What Is Dark Matter?

By fitting a theoretical model of the composition of the universe to the
combined set of cosmological observations, scientists have come up with
the composition that we described above, ~68% dark energy, ~27% dark
matter, ~5% normal matter. What is dark matter?

We are much more certain what dark matter is not than we are what it is.

First, it is dark, meaning that it is not in the form of stars and planets that
we see. Observations show that there is far too little visible matter in the
universe to make up the 27% required by the observations.

Second, it is not in the form of dark clouds of normal matter, matter made up
of particles called baryons. We know this because we would be able to
detect baryonic clouds by their absorption of radiation passing through hem.

Third, dark matter is not antimatter, because we do not see the unique
gamma rays that are produced when antimatter annihilates with matter.

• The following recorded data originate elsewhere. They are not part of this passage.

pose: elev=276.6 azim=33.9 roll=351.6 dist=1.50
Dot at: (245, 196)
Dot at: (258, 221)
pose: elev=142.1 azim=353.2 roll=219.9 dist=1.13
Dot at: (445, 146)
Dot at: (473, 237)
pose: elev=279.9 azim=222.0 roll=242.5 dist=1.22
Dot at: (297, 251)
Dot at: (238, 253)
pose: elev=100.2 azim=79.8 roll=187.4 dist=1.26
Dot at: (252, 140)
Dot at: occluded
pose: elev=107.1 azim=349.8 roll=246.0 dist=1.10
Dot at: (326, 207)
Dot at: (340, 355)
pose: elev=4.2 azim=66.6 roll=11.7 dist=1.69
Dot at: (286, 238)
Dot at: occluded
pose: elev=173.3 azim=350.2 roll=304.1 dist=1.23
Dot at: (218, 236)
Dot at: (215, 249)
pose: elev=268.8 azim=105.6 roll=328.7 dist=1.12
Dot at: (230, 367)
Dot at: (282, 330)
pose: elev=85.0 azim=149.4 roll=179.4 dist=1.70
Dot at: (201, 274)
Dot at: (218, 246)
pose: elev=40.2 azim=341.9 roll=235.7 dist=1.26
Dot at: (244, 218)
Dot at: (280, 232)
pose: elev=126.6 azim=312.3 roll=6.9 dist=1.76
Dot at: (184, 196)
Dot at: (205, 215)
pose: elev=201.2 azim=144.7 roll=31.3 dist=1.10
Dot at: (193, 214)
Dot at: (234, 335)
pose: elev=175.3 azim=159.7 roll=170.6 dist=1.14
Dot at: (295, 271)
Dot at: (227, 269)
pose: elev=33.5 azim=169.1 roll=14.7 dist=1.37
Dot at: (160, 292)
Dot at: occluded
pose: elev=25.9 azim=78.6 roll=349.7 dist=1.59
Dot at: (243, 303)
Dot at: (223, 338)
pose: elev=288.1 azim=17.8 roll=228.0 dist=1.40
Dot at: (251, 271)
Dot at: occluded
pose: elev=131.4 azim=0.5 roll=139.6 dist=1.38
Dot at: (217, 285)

Finally, we can rule out large galaxy-sized black holes on the basis of how
many gravitational lenses we see. High concentrations of matter bend light
passing near them from objects further away, but we do not see enough
lensing events to suggest that such objects to make up the required 25%
dark matter contribution.
.....
********** END OF EXCERPT **********************************

Current theory hypothesize that Dark Matter is concentrated on each galaxy,
and don't exist in the inter-galactic space.

If it's that so, and Dark Matter is distributed evenly within a galaxy, the Solar
System (and Earth) has its share.

According to the above, the total mass of the Solar System (and its parts)
is 25% higher than what is thought for more than three centuries, and HAS
TO AFFECT Newton's Law of Universal Gravitation. Not to mention GR.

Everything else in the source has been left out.